RECORDS:
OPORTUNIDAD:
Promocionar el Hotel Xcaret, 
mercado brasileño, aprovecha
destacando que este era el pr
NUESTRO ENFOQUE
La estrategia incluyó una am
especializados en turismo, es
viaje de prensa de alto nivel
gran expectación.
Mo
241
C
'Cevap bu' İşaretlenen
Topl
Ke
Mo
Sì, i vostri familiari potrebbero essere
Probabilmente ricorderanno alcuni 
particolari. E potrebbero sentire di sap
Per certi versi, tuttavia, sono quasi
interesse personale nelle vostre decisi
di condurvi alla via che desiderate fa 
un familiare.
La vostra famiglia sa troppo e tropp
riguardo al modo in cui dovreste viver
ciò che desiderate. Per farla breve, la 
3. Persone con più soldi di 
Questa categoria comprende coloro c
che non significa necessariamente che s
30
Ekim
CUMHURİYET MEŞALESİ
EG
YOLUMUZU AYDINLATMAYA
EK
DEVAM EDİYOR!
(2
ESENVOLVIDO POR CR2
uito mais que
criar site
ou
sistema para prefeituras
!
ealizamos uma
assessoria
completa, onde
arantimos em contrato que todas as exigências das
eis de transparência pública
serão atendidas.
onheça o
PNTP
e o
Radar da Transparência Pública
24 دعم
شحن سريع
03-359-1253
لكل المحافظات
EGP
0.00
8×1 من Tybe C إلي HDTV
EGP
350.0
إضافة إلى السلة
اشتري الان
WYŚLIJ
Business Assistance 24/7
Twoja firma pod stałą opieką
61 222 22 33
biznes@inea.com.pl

WHAT THIS TASK INVOLVES: Extract every line from the start of the data down to the line containing "ciò che desiderate. Per farla breve, la", with both ends included, and reproduce them without any changes.

REPLY:
OPORTUNIDAD:
Promocionar el Hotel Xcaret, 
mercado brasileño, aprovecha
destacando que este era el pr
NUESTRO ENFOQUE
La estrategia incluyó una am
especializados en turismo, es
viaje de prensa de alto nivel
gran expectación.
Mo
241
C
'Cevap bu' İşaretlenen
Topl
Ke
Mo
Sì, i vostri familiari potrebbero essere
Probabilmente ricorderanno alcuni 
particolari. E potrebbero sentire di sap
Per certi versi, tuttavia, sono quasi
interesse personale nelle vostre decisi
di condurvi alla via che desiderate fa 
un familiare.
La vostra famiglia sa troppo e tropp
riguardo al modo in cui dovreste viver
ciò che desiderate. Per farla breve, la 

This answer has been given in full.